*** Opening of RECORD SET ***

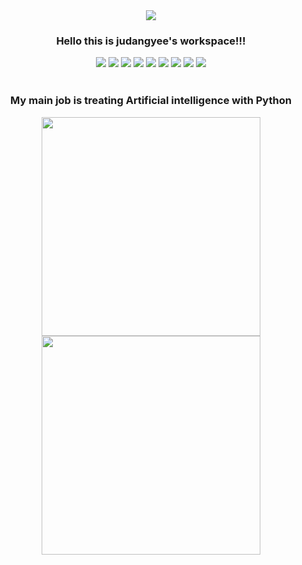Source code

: <div align="center">
  <a href="https://judangyee.me"><img src="https://capsule-render.vercel.app/api?type=waving&color=auto&height=200&section=header&text=judangdev&fontSize=50&animation=fadeIn&fontAlignY=34"></a>
  <h3>Hello this is judangyee's workspace!!!</h3>

  <img src="https://img.shields.io/badge/Python-3766AB?style=round-square&logo=Python&logoColor=white">
  <img src="https://img.shields.io/badge/Flask-F5F5DC?style=round-square&logo=Flask&logoColor=black">
  <img src="https://img.shields.io/badge/CSS-1572B6?style=round-square&logo=css3&logoColor=white">
  <img src="https://img.shields.io/badge/C-A8B9CC?style=round-square&logo=C&logoColor=white">
  <img src="https://img.shields.io/badge/HTML-E34F26?style=round-square&logo=html5&logoColor=white">
  <img src="https://img.shields.io/badge/JavaScript-ffb13b?style=round-square&logo=javascript&logoColor=white">
  <img src="https://img.shields.io/badge/aws-333664?style=round-square&logo=amazon-aws&logoColor=white">
  <img src="https://img.shields.io/badge/MySQL-4479A1?style=round-square&logo=MySQL&logoColor=white">
  <img src="https://img.shields.io/badge/Tensorflow-FF6F00?style=round-square&logo=Tensorflow&logoColor=white">
  <br><br>

  <h3>My main job is treating Artificial intelligence with Python</h3>
<a href="https://github.com/judangyee/BTC_prediction.git"><img src="https://github-readme-stats.vercel.app/api/pin/?username=judangyee&repo=BTC_prediction&theme=vue-dark" width=350px><a>
<a href="https://github.com/judangyee/Stock_prediction.git"><img src="https://github-readme-stats.vercel.app/api/pin/?username=judangyee&repo=Stock_prediction&theme=vue-dark" width=350px><a>
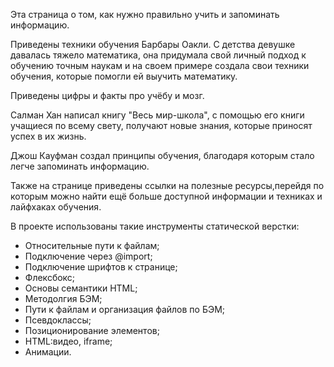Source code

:  Эта страница о том,  как нужно правильно учить и запоминать информацию.

 Приведены техники обучения Барбары Оакли.
 С детства девушке давалась тяжело математика, она придумала свой личный подход к обучению точным наукам и на своем примере создала  свои техники обучения, которые помогли ей выучить математику.

 Приведены цифры и факты про учёбу и мозг.

 Салман Хан написал книгу "Весь мир-школа", с помощью его книги учащиеся по всему свету, получают новые знания, которые приносят успех в их жизнь.

 Джош Кауфман создал принципы обучения, благодаря которым стало легче запоминать информацию.
 
Также на странице приведены ссылки на полезные ресурсы,перейдя по которым можно найти ещё больше доступной информации и техниках и лайфхаках обучения.

 В проекте использованы такие инструменты статической верстки:
- Относительные пути к файлам;
- Подключение через @import;
- Подключение шрифтов к странице;
- Флексбокс;
- Основы семантики HTML;
- Методолгия БЭМ;
- Пути к файлам и организация файлов по БЭМ;
- Псевдоклассы;
- Позиционирование элементов;
- HTML:видео, iframe;
- Анимации.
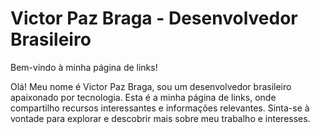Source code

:# Victor Paz Braga - Desenvolvedor Brasileiro

Bem-vindo à minha página de links!

Olá! Meu nome é Victor Paz Braga, sou um desenvolvedor brasileiro apaixonado por tecnologia. Esta é a minha página de links, onde compartilho recursos interessantes e informações relevantes. Sinta-se à vontade para explorar e descobrir mais sobre meu trabalho e interesses.
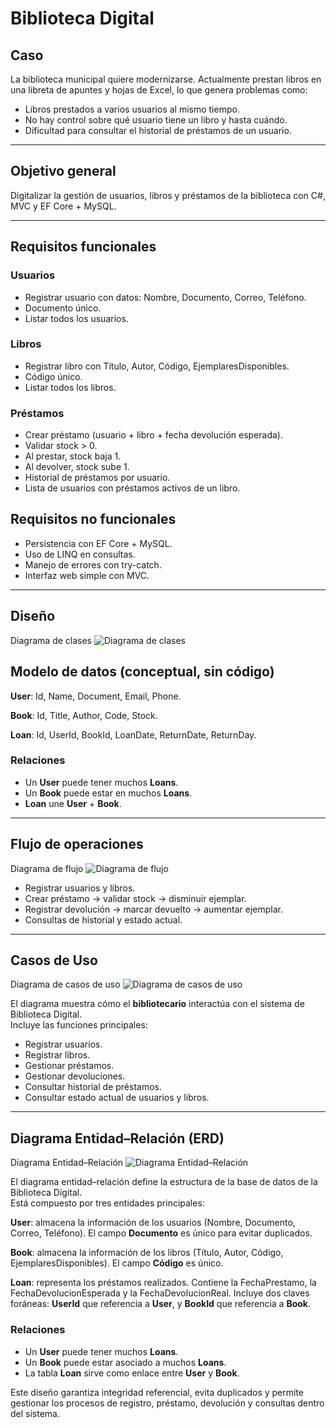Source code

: # Biblioteca Digital

## Caso

La biblioteca municipal quiere modernizarse. Actualmente prestan libros en una libreta de apuntes y hojas de Excel, lo que genera problemas como:

- Libros prestados a varios usuarios al mismo tiempo.  
- No hay control sobre qué usuario tiene un libro y hasta cuándo.  
- Dificultad para consultar el historial de préstamos de un usuario.  

---

## Objetivo general

Digitalizar la gestión de usuarios, libros y préstamos de la biblioteca con C#, MVC y EF Core + MySQL.

---

## Requisitos funcionales

### Usuarios

- Registrar usuario con datos: Nombre, Documento, Correo, Teléfono.  
- Documento único.  
- Listar todos los usuarios.  

### Libros

- Registrar libro con Título, Autor, Código, EjemplaresDisponibles.  
- Código único.  
- Listar todos los libros.  

### Préstamos

- Crear préstamo (usuario + libro + fecha devolución esperada).  
- Validar stock > 0.  
- Al prestar, stock baja 1.  
- Al devolver, stock sube 1.  
- Historial de préstamos por usuario.  
- Lista de usuarios con préstamos activos de un libro.  

## Requisitos no funcionales

- Persistencia con EF Core + MySQL.  
- Uso de LINQ en consultas.  
- Manejo de errores con try-catch.  
- Interfaz web simple con MVC.

---

## Diseño

Diagrama de clases
![Diagrama de clases](/docs/DiagramaDeClases.png)

## Modelo de datos (conceptual, sin código)

**User**: Id, Name, Document, Email, Phone.

**Book**: Id, Title, Author, Code, Stock.

**Loan**: Id, UserId, BookId, LoanDate, ReturnDate, ReturnDay.

### Relaciones

- Un **User** puede tener muchos **Loans**.  
- Un **Book** puede estar en muchos **Loans**.  
- **Loan** une **User** + **Book**.  

---

## Flujo de operaciones

Diagrama de flujo
![Diagrama de flujo](/docs/DiagramaDeFlujo.png)

- Registrar usuarios y libros.  
- Crear préstamo → validar stock → disminuir ejemplar.  
- Registrar devolución → marcar devuelto → aumentar ejemplar.  
- Consultas de historial y estado actual.  

---

## Casos de Uso

Diagrama de casos de uso
![Diagrama de casos de uso](/docs/DiagramaDeCasosDeUso.png)

El diagrama muestra cómo el **bibliotecario** interactúa con el sistema de Biblioteca Digital.  
Incluye las funciones principales:

- Registrar usuarios.  
- Registrar libros.  
- Gestionar préstamos.  
- Gestionar devoluciones.  
- Consultar historial de préstamos.  
- Consultar estado actual de usuarios y libros.  

---

## Diagrama Entidad–Relación (ERD)

Diagrama Entidad–Relación
![Diagrama Entidad–Relación](/docs/DiagramaEntidadRelacion.png)

El diagrama entidad–relación define la estructura de la base de datos de la Biblioteca Digital.  
Está compuesto por tres entidades principales:

**User**: almacena la información de los usuarios (Nombre, Documento, Correo, Teléfono). El campo **Documento** es único para evitar duplicados.  

**Book**: almacena la información de los libros (Título, Autor, Código, EjemplaresDisponibles). El campo **Código** es único.  

**Loan**: representa los préstamos realizados. Contiene la FechaPrestamo, la FechaDevolucionEsperada y la FechaDevolucionReal. Incluye dos claves foráneas: **UserId** que referencia a **User**, y **BookId** que referencia a **Book**.  

### Relaciones
- Un **User** puede tener muchos **Loans**.  
- Un **Book** puede estar asociado a muchos **Loans**.  
- La tabla **Loan** sirve como enlace entre **User** y **Book**.  

Este diseño garantiza integridad referencial, evita duplicados y permite gestionar los procesos de registro, préstamo, devolución y consultas dentro del sistema.  
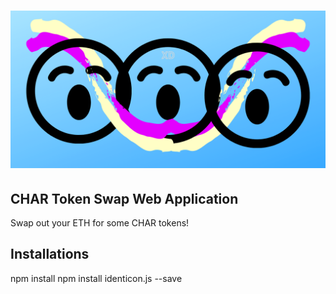 # ![CHAR Token Swap Cover](/public/assets/cover.png)
## CHAR Token Swap Web Application
Swap out your ETH for some CHAR tokens!

## Installations
npm install
npm install identicon.js --save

*** Close of RECORD SET ***

Give the number of lines in the records above in which the word "como" appears. Include no other text.

2